A member of the 54th National Legislature, Rep. Lawrence Morris, Dist. 1, Mont. County, has implored his colleagues of that august body to increase budgetary support for the education sector as evidence to demonstrate their value in education.
Speaking on the Importance of Teachers’ Education to National Development, Rep. Morris said the professional challenges faced by Liberia are numerous and enormous but they are not insurmountable.
“While there is not much that you can do to affect the economy, you can be tough-minded and vocal about what it means to teach, because it emulates from you, how the minds of the young people will be developed in curving and shaping development and how things will improve or deteriorate.” Rep Morris said when he served as a keynote speaker at the 99th Commencement Convocation of the Williams V.S. Tubman Teachers College, University of Liberia.
The college graduated 221 teachers with females making up the majority.
Rep. Morris said teachers play a central role in the development of young people’s lives, adding that the graduates are entering the profession at a time when educational authorities are striving to balance their budgets through cuts.
“Teachers are universally praised for finding solutions to educational problems; they are also condemned as the root causes for all of the problems with schools in Liberia,” he said.
He acknowledged that there is an ideological battle to give befitting definition to teaching, contending that this this rests with those who go through the pedagogical training to teach.
The guest speaker then called on the graduates to cherish their calling as teachers, saying, “Teachers are knowledge delivery mechanism whose effectiveness will be determined primarily by how literate and civilized a society is.”

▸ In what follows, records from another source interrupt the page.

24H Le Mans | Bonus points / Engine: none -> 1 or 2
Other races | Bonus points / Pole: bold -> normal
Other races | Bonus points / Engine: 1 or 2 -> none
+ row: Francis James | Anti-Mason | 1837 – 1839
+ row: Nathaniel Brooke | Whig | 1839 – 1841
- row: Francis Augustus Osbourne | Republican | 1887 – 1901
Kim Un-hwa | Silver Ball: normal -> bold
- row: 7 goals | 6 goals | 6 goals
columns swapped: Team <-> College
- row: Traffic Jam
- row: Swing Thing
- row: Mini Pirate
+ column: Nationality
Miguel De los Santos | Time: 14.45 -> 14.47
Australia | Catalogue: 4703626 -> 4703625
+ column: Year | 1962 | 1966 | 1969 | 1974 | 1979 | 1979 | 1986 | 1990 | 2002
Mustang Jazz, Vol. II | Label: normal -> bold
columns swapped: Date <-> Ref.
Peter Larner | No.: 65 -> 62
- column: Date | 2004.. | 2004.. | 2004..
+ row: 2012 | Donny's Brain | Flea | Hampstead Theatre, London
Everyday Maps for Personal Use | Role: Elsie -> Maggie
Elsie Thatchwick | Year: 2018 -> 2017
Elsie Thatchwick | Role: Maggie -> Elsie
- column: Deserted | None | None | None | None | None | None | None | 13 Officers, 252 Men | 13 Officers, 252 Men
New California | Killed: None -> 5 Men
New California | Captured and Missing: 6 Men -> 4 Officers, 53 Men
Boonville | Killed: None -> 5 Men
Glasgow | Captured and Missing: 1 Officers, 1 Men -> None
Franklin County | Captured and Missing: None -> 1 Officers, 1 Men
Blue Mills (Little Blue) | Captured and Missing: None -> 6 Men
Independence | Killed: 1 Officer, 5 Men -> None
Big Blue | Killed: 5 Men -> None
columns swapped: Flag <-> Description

According to him, educational authorities should encourage young Liberians to take to teaching as an intellectual journey that will transform the country for the better.
He noted that teaching is a profoundly intellectual activity that shapes development in all walks of life, and as such, the need to support teaching in every society including Liberia cannot be overemphasized.
“The good primary teacher knows about child development and how to engage young people across a range of subjects; he or she listens to see who needs help; thinks on his or her feet; knows how to answer wrong questions and provide an art example or comparison to guide towards clearer thinking,” said Rep. Morris to much applause from the graduates.
In her opening statements, the Dean of the William V. S. Tubman Teachers College, Dr. Cecelia Cassell, pointed out that Liberia needs to invest in education.
Dr. Cassell noted in order to achieve the pro-poor agenda of the government, the efforts of the Teachers College at the University of Liberia need to be buttressed with funding and the requisite logistics.
“Our students need to have hands-on training to practice the pedagogical skills we are impacting in them, so a fully equipped and well functional demonstration school is needed to sustain the effort we are making,” said Dean Cassell, who is presiding over her first commencement as Dean of Teachers College.
According to the Dean Cassell, “it is through Teachers education that teachers acquire the knowledge and skills needed to help transform the lives of citizens for the better of any nation,” mentioning that teachers who in training need to know how theory and practice are interwoven.
Also marking special remarks was Dr. Ophelia Inez Weeks, President of the University of Liberia President, who urged the graduates to see themselves as ambassadors charged with the responsibility of molding young children into proud citizens.